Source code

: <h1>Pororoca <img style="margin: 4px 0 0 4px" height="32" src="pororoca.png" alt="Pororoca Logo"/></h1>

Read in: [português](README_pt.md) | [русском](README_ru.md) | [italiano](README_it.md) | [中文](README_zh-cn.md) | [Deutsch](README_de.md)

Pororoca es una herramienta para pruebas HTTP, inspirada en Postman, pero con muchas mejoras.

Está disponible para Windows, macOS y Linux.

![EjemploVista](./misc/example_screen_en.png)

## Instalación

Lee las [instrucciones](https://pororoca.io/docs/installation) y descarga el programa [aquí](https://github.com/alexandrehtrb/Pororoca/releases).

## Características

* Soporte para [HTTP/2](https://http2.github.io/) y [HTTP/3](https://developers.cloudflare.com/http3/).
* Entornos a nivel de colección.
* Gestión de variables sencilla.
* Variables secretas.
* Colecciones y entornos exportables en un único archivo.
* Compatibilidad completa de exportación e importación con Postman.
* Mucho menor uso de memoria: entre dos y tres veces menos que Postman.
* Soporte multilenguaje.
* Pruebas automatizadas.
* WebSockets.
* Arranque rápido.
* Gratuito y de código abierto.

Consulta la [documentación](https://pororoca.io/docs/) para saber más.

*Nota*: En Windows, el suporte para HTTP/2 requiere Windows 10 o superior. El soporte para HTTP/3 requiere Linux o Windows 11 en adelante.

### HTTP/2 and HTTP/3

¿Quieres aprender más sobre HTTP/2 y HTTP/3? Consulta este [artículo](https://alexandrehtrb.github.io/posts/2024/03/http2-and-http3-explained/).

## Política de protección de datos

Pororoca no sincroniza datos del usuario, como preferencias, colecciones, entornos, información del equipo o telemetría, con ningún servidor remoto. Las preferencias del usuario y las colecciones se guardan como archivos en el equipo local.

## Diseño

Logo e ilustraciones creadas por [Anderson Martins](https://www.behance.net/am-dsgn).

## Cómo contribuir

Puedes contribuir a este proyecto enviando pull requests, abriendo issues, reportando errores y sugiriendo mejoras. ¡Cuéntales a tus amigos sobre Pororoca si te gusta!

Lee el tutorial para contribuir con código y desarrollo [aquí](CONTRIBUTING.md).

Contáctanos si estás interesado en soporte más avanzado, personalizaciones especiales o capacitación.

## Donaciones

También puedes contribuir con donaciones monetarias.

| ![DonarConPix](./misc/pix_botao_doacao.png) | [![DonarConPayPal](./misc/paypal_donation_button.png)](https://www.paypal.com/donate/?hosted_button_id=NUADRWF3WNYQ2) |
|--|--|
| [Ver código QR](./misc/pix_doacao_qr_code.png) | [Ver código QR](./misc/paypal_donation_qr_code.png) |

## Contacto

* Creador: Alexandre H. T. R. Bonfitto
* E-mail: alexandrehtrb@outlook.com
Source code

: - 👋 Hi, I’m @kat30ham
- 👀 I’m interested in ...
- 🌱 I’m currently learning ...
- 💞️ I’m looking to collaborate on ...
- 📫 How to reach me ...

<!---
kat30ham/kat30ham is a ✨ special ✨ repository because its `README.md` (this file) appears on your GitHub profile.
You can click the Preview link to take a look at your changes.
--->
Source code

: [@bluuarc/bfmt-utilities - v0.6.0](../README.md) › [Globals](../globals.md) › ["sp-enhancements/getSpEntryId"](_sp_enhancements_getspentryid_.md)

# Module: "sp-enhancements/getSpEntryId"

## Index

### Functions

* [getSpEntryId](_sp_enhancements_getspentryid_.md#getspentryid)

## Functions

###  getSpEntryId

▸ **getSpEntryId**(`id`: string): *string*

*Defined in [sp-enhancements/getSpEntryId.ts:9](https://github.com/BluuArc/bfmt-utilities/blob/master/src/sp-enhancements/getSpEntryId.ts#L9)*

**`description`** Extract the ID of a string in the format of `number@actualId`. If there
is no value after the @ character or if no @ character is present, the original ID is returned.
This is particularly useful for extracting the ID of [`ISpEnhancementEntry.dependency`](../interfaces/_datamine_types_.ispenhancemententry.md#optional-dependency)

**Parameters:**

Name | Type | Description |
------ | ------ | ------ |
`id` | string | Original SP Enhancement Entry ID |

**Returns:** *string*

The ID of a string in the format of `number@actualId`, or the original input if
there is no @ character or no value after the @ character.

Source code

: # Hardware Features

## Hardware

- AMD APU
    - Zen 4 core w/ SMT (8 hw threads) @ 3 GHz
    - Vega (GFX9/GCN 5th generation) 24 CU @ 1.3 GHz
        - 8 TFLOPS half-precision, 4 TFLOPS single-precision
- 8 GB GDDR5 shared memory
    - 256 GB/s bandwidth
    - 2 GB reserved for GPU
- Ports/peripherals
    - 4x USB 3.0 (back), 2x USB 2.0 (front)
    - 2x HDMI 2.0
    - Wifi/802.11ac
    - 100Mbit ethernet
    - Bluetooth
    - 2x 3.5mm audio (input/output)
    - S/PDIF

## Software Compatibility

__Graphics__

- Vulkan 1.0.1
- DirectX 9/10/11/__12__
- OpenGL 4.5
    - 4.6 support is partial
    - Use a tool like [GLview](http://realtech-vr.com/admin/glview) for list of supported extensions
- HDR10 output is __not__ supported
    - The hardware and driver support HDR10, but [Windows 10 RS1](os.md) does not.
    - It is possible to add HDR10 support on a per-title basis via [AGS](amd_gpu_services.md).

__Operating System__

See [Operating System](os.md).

# # # #

About this task
From the first line to the last, transcribe the records exactly.

Exercise output
Source code

: <h1>Pororoca <img style="margin: 4px 0 0 4px" height="32" src="pororoca.png" alt="Pororoca Logo"/></h1>

Read in: [português](README_pt.md) | [русском](README_ru.md) | [italiano](README_it.md) | [中文](README_zh-cn.md) | [Deutsch](README_de.md)

Pororoca es una herramienta para pruebas HTTP, inspirada en Postman, pero con muchas mejoras.

Está disponible para Windows, macOS y Linux.

![EjemploVista](./misc/example_screen_en.png)

## Instalación

Lee las [instrucciones](https://pororoca.io/docs/installation) y descarga el programa [aquí](https://github.com/alexandrehtrb/Pororoca/releases).

## Características

* Soporte para [HTTP/2](https://http2.github.io/) y [HTTP/3](https://developers.cloudflare.com/http3/).
* Entornos a nivel de colección.
* Gestión de variables sencilla.
* Variables secretas.
* Colecciones y entornos exportables en un único archivo.
* Compatibilidad completa de exportación e importación con Postman.
* Mucho menor uso de memoria: entre dos y tres veces menos que Postman.
* Soporte multilenguaje.
* Pruebas automatizadas.
* WebSockets.
* Arranque rápido.
* Gratuito y de código abierto.

Consulta la [documentación](https://pororoca.io/docs/) para saber más.

*Nota*: En Windows, el suporte para HTTP/2 requiere Windows 10 o superior. El soporte para HTTP/3 requiere Linux o Windows 11 en adelante.

### HTTP/2 and HTTP/3

¿Quieres aprender más sobre HTTP/2 y HTTP/3? Consulta este [artículo](https://alexandrehtrb.github.io/posts/2024/03/http2-and-http3-explained/).

## Política de protección de datos

Pororoca no sincroniza datos del usuario, como preferencias, colecciones, entornos, información del equipo o telemetría, con ningún servidor remoto. Las preferencias del usuario y las colecciones se guardan como archivos en el equipo local.

## Diseño

Logo e ilustraciones creadas por [Anderson Martins](https://www.behance.net/am-dsgn).

## Cómo contribuir

Puedes contribuir a este proyecto enviando pull requests, abriendo issues, reportando errores y sugiriendo mejoras. ¡Cuéntales a tus amigos sobre Pororoca si te gusta!

Lee el tutorial para contribuir con código y desarrollo [aquí](CONTRIBUTING.md).

Contáctanos si estás interesado en soporte más avanzado, personalizaciones especiales o capacitación.

## Donaciones

También puedes contribuir con donaciones monetarias.

| ![DonarConPix](./misc/pix_botao_doacao.png) | [![DonarConPayPal](./misc/paypal_donation_button.png)](https://www.paypal.com/donate/?hosted_button_id=NUADRWF3WNYQ2) |
|--|--|
| [Ver código QR](./misc/pix_doacao_qr_code.png) | [Ver código QR](./misc/paypal_donation_qr_code.png) |

## Contacto

* Creador: Alexandre H. T. R. Bonfitto
* E-mail: alexandrehtrb@outlook.com
Source code

: - 👋 Hi, I’m @kat30ham
- 👀 I’m interested in ...
- 🌱 I’m currently learning ...
- 💞️ I’m looking to collaborate on ...
- 📫 How to reach me ...

<!---
kat30ham/kat30ham is a ✨ special ✨ repository because its `README.md` (this file) appears on your GitHub profile.
You can click the Preview link to take a look at your changes.
--->
Source code

: [@bluuarc/bfmt-utilities - v0.6.0](../README.md) › [Globals](../globals.md) › ["sp-enhancements/getSpEntryId"](_sp_enhancements_getspentryid_.md)

# Module: "sp-enhancements/getSpEntryId"

## Index

### Functions

* [getSpEntryId](_sp_enhancements_getspentryid_.md#getspentryid)

## Functions

###  getSpEntryId

▸ **getSpEntryId**(`id`: string): *string*

*Defined in [sp-enhancements/getSpEntryId.ts:9](https://github.com/BluuArc/bfmt-utilities/blob/master/src/sp-enhancements/getSpEntryId.ts#L9)*

**`description`** Extract the ID of a string in the format of `number@actualId`. If there
is no value after the @ character or if no @ character is present, the original ID is returned.
This is particularly useful for extracting the ID of [`ISpEnhancementEntry.dependency`](../interfaces/_datamine_types_.ispenhancemententry.md#optional-dependency)

**Parameters:**

Name | Type | Description |
------ | ------ | ------ |
`id` | string | Original SP Enhancement Entry ID |

**Returns:** *string*

The ID of a string in the format of `number@actualId`, or the original input if
there is no @ character or no value after the @ character.

Source code

: # Hardware Features

## Hardware

- AMD APU
    - Zen 4 core w/ SMT (8 hw threads) @ 3 GHz
    - Vega (GFX9/GCN 5th generation) 24 CU @ 1.3 GHz
        - 8 TFLOPS half-precision, 4 TFLOPS single-precision
- 8 GB GDDR5 shared memory
    - 256 GB/s bandwidth
    - 2 GB reserved for GPU
- Ports/peripherals
    - 4x USB 3.0 (back), 2x USB 2.0 (front)
    - 2x HDMI 2.0
    - Wifi/802.11ac
    - 100Mbit ethernet
    - Bluetooth
    - 2x 3.5mm audio (input/output)
    - S/PDIF

## Software Compatibility

__Graphics__

- Vulkan 1.0.1
- DirectX 9/10/11/__12__
- OpenGL 4.5
    - 4.6 support is partial
    - Use a tool like [GLview](http://realtech-vr.com/admin/glview) for list of supported extensions
- HDR10 output is __not__ supported
    - The hardware and driver support HDR10, but [Windows 10 RS1](os.md) does not.
    - It is possible to add HDR10 support on a per-title basis via [AGS](amd_gpu_services.md).

__Operating System__

See [Operating System](os.md).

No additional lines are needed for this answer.